I agree that this can become a crutch on it’s own. I’m afraid I ended up in a negative situation by trying to reward my son and show him what it was like to have things. When I tried to cut back on the constant treats and extra spending like Tim Hortons, restaurants, games etc it didn’t go over to well but that is on me for letting it get out of control in the first place.

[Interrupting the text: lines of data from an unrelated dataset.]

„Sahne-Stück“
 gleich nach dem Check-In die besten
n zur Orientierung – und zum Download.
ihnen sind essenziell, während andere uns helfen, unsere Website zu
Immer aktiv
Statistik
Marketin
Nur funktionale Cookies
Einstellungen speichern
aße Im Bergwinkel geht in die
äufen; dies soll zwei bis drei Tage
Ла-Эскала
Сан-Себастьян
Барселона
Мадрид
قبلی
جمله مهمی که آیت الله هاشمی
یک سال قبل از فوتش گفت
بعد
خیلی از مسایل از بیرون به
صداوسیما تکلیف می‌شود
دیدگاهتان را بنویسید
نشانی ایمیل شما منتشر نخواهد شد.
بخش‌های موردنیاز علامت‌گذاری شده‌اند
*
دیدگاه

I didn’t get a chance to put this in place due to other factors but I did look into a more sensible reward system. I printed reward coupons. I had minimal rules to be followed like cleaning up after himself and sleeping in his own bed, stuff like that. If he followed them for a week then there would be a reward. If he got 2 weeks of that reward then a bigger reward. Then one for a month.


#19

We used to have rewards to my son if he dressed him self, went to school and showered. He has autism. We tried different length to be rewarded and found that he can not see further than 5 days. If we troed to make rewards every 8th day it was too abstract to him and nothing worked. This was when he was 7-10 years old. He is 13 now and takes showers willingly. Also brushes his teeth without fight. He is in special school and only comes home every second weekend. That made a huge change in him.
What I’m trying to say is that you need a lot of knowledge about her disorder. You need time for YOURSELF to regain energy and to be a good mother as you are now, but your energy won’t last forever if you don’t take care of yourself. Ask other ppl if they can help you out with stuff. Like shopping food or something that might take a lot of time and energy from you.
My son has personel working there days and nights. They are always alert and rested when they are at work. No normal family can do that and hold a job at the same time. I think taking care of a sz or sza person is a lot like taking care of a teenage autistic boy.


#20

Comatose - that is an interesting idea - my son often seems to have trouble with voices after taking a shower - I had begun to think the shower was somehow triggering, but couldn’t figure out why.